How much info would you need? Happy to furnish you with a full PCB layout in Sprint - so you can see what connects to what - same goes for anyone else at this point - i'm starting to hit a wall, need more beta testers with complete boards

 

[cheesestraws]

2 hours ago, Kai Robinson said:

need more beta testers with complete boards

 

I have been really remiss on posting updates on this but I have been making slow progress as my brain will let me... in theory I should be getting the last components I need from RS tonight, if I haven't forgotten anything!

[asicsolutions]

@Kai RobinsonI lump CPLD and FPGA kind of together as their is much overlap in parts. I tend to like Xilinx as they are my daily driver at work, but certainly, whatever does the job.

 

Schematics would be helpful. I have a 16550a logic analyzer I could hook up to the BBU if I could find a good way to do it. Perhaps making an interposer board with some mictor connectors that I could interface too. I used to do a lot of capture when debugging my graphics FPGA on the PCI bus. it might be a bit of a slog, but maybe I could reverse engineer it this way. I have a MAC SE/30 already. Hopefully my old logic analyzer still works

 

[Kai Robinson]

2 hours ago, asicsolutions said:

@Kai RobinsonI lump CPLD and FPGA kind of together as their is much overlap in parts. I tend to like Xilinx as they are my daily driver at work, but certainly, whatever does the job.

 

Schematics would be helpful. I have a 16550a logic analyzer I could hook up to the BBU if I could find a good way to do it. Perhaps making an interposer board with some mictor connectors that I could interface too. I used to do a lot of capture when debugging my graphics FPGA on the PCI bus. it might be a bit of a slog, but maybe I could reverse engineer it this way. I have a MAC SE/30 already. Hopefully my old logic analyzer still works

 

Then you'll be wanting one of these! I designed a universal Through-Hole PLCC84 breakout - remove the original PLCC socket from the board, solder this board in place with standoff pins, then solder new socket to this board and voila - all pins accessible easily with a Logic Analyzer. Attached Gerbers if you want to get a set made. For the Mac SE, the schematics aren't really available, there's only a single page available and it's grainy as hell. I'll post the Sprint Layout in a minute - you can download a trial version that should allow you to use it for 30 days, but i recommend buying it - it's excellent software for the $49 it costs. 
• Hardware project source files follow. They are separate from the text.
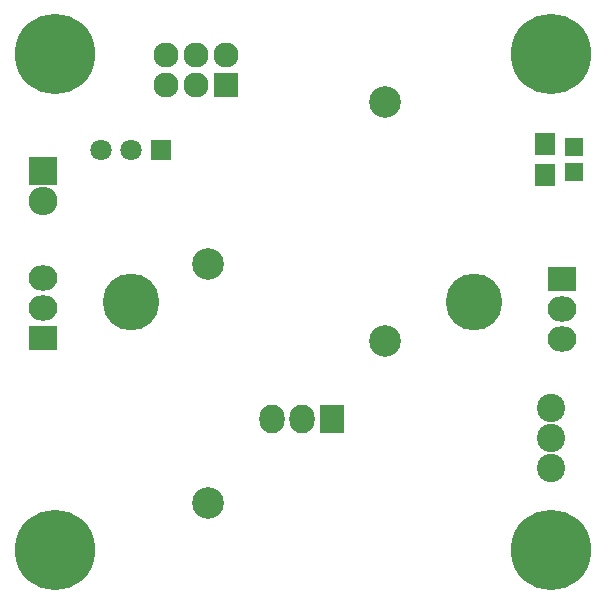
<source format=gbs>
%TF.GenerationSoftware,KiCad,Pcbnew,4.0.2-4+6225~38~ubuntu14.04.1-stable*%
%TF.CreationDate,2016-03-31T13:36:06+01:00*%
%TF.ProjectId,rc_power_sockets,72635F706F7765725F736F636B657473,rev?*%
%TF.FileFunction,Soldermask,Bot*%
%FSLAX46Y46*%
G04 Gerber Fmt 4.6, Leading zero omitted, Abs format (unit mm)*
G04 Created by KiCad (PCBNEW 4.0.2-4+6225~38~ubuntu14.04.1-stable) date Thu 31 Mar 2016 13:36:06 BST*
%MOMM*%
G01*
G04 APERTURE LIST*
%ADD10C,0.100000*%
%ADD11C,2.686000*%
%ADD12C,6.800000*%
%ADD13R,2.127200X2.432000*%
%ADD14O,2.127200X2.432000*%
%ADD15R,2.432000X2.127200*%
%ADD16O,2.432000X2.127200*%
%ADD17C,2.398980*%
%ADD18R,2.127200X2.127200*%
%ADD19O,2.127200X2.127200*%
%ADD20R,1.700000X1.900000*%
%ADD21R,1.598880X1.598880*%
%ADD22R,2.432000X2.432000*%
%ADD23O,2.432000X2.432000*%
%ADD24C,4.800000*%
%ADD25R,1.797000X1.797000*%
%ADD26C,1.797000*%
G04 APERTURE END LIST*
D10*
D11*
X152000000Y-68000000D03*
X152000000Y-88240000D03*
X137000000Y-102000000D03*
X137000000Y-81760000D03*
D12*
X166000000Y-64000000D03*
D13*
X147500000Y-94900000D03*
D14*
X144960000Y-94900000D03*
X142420000Y-94900000D03*
D15*
X123000000Y-88000000D03*
D16*
X123000000Y-85460000D03*
X123000000Y-82920000D03*
D17*
X166000000Y-96460000D03*
X166000000Y-93920000D03*
X166000000Y-99000000D03*
D18*
X138500000Y-66600000D03*
D19*
X138500000Y-64060000D03*
X135960000Y-66600000D03*
X135960000Y-64060000D03*
X133420000Y-66600000D03*
X133420000Y-64060000D03*
D15*
X167000000Y-83000000D03*
D16*
X167000000Y-85540000D03*
X167000000Y-88080000D03*
D12*
X166000000Y-106000000D03*
X124000000Y-106000000D03*
X124000000Y-64000000D03*
D20*
X165500000Y-71550000D03*
X165500000Y-74250000D03*
D21*
X168000000Y-73949020D03*
X168000000Y-71850980D03*
D22*
X123000000Y-73900000D03*
D23*
X123000000Y-76440000D03*
D24*
X130500000Y-85000000D03*
X159500000Y-85000000D03*
D25*
X133040000Y-72100000D03*
D26*
X130500000Y-72100000D03*
X127960000Y-72100000D03*
M02*

</source>
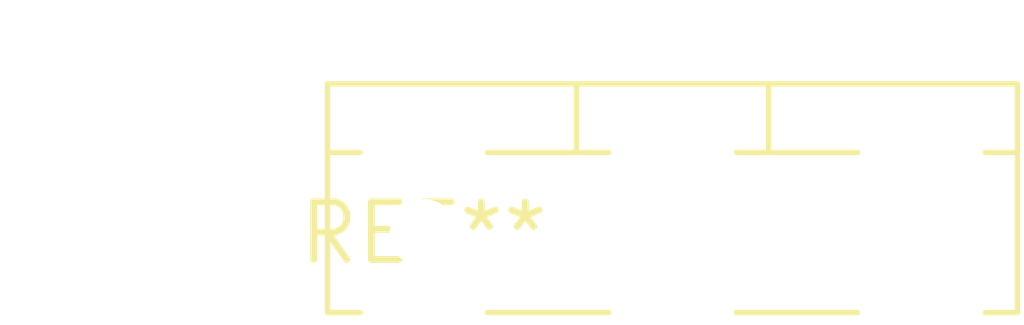
<source format=kicad_pcb>
(kicad_pcb (version 20240108) (generator pcbnew)

  (general
    (thickness 1.6)
  )

  (paper "A4")
  (layers
    (0 "F.Cu" signal)
    (31 "B.Cu" signal)
    (32 "B.Adhes" user "B.Adhesive")
    (33 "F.Adhes" user "F.Adhesive")
    (34 "B.Paste" user)
    (35 "F.Paste" user)
    (36 "B.SilkS" user "B.Silkscreen")
    (37 "F.SilkS" user "F.Silkscreen")
    (38 "B.Mask" user)
    (39 "F.Mask" user)
    (40 "Dwgs.User" user "User.Drawings")
    (41 "Cmts.User" user "User.Comments")
    (42 "Eco1.User" user "User.Eco1")
    (43 "Eco2.User" user "User.Eco2")
    (44 "Edge.Cuts" user)
    (45 "Margin" user)
    (46 "B.CrtYd" user "B.Courtyard")
    (47 "F.CrtYd" user "F.Courtyard")
    (48 "B.Fab" user)
    (49 "F.Fab" user)
    (50 "User.1" user)
    (51 "User.2" user)
    (52 "User.3" user)
    (53 "User.4" user)
    (54 "User.5" user)
    (55 "User.6" user)
    (56 "User.7" user)
    (57 "User.8" user)
    (58 "User.9" user)
  )

  (setup
    (pad_to_mask_clearance 0)
    (pcbplotparams
      (layerselection 0x00010fc_ffffffff)
      (plot_on_all_layers_selection 0x0000000_00000000)
      (disableapertmacros false)
      (usegerberextensions false)
      (usegerberattributes false)
      (usegerberadvancedattributes false)
      (creategerberjobfile false)
      (dashed_line_dash_ratio 12.000000)
      (dashed_line_gap_ratio 3.000000)
      (svgprecision 4)
      (plotframeref false)
      (viasonmask false)
      (mode 1)
      (useauxorigin false)
      (hpglpennumber 1)
      (hpglpenspeed 20)
      (hpglpendiameter 15.000000)
      (dxfpolygonmode false)
      (dxfimperialunits false)
      (dxfusepcbnewfont false)
      (psnegative false)
      (psa4output false)
      (plotreference false)
      (plotvalue false)
      (plotinvisibletext false)
      (sketchpadsonfab false)
      (subtractmaskfromsilk false)
      (outputformat 1)
      (mirror false)
      (drillshape 1)
      (scaleselection 1)
      (outputdirectory "")
    )
  )

  (net 0 "")

  (footprint "TO-218-3_Vertical" (layer "F.Cu") (at 0 0))

)

</source>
Might be worth looking at the ATF15xx series CPLD's as they're native 5v parts and don't need level shifters added. A 1508 would probably be big enough for the BBU. 

gerbers.zip

Edited December 22, 2020 by Kai Robinson
spelling

[asicsolutions]

I'll need to find someone good at soldering  I can't solder to save my life, but that looks like it would let me monitor what is going on, thanks.

[maceffects]

@asicsolutions if you give me a BoM or everything needed, and assuming there are no SMD, I can get one of these and solder it together and send it your way.  

[Kai Robinson]

@maceffects It's all 100% through hole - uses standard PLCC sockets and 2.54mm pin headers.